== DATA EXTRACT ==

# # #

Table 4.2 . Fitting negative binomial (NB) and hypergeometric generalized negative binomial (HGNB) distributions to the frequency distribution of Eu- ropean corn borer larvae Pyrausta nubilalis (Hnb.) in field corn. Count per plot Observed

# # #

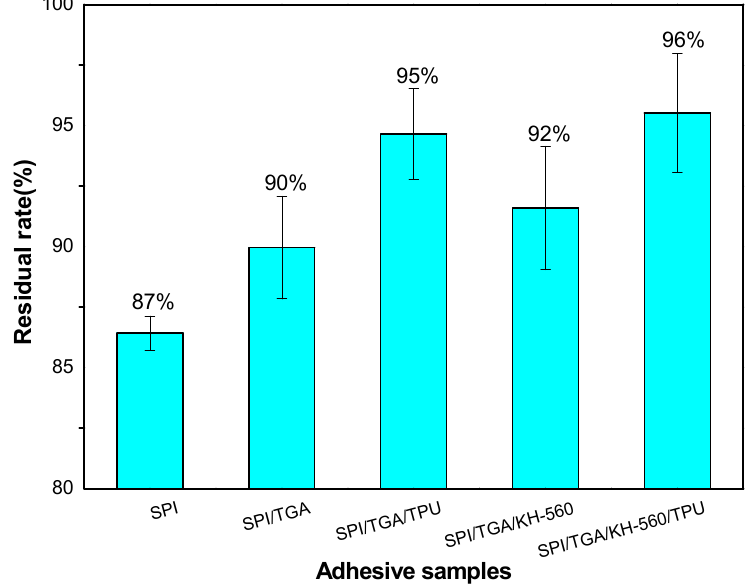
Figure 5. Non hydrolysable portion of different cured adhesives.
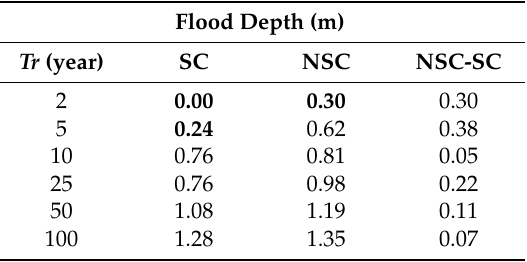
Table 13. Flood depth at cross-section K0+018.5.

# # #

== TASK DESCRIPTION ==
Above are some records. Output exactly the lines from the one that contains "Figure 5. Non" to the one that contains "Table 13. Flood", keeping both, and omit the pictures.

== EXERCISE RESULT ==
Figure 5. Non hydrolysable portion of different cured adhesives.
Table 13. Flood depth at cross-section K0+018.5.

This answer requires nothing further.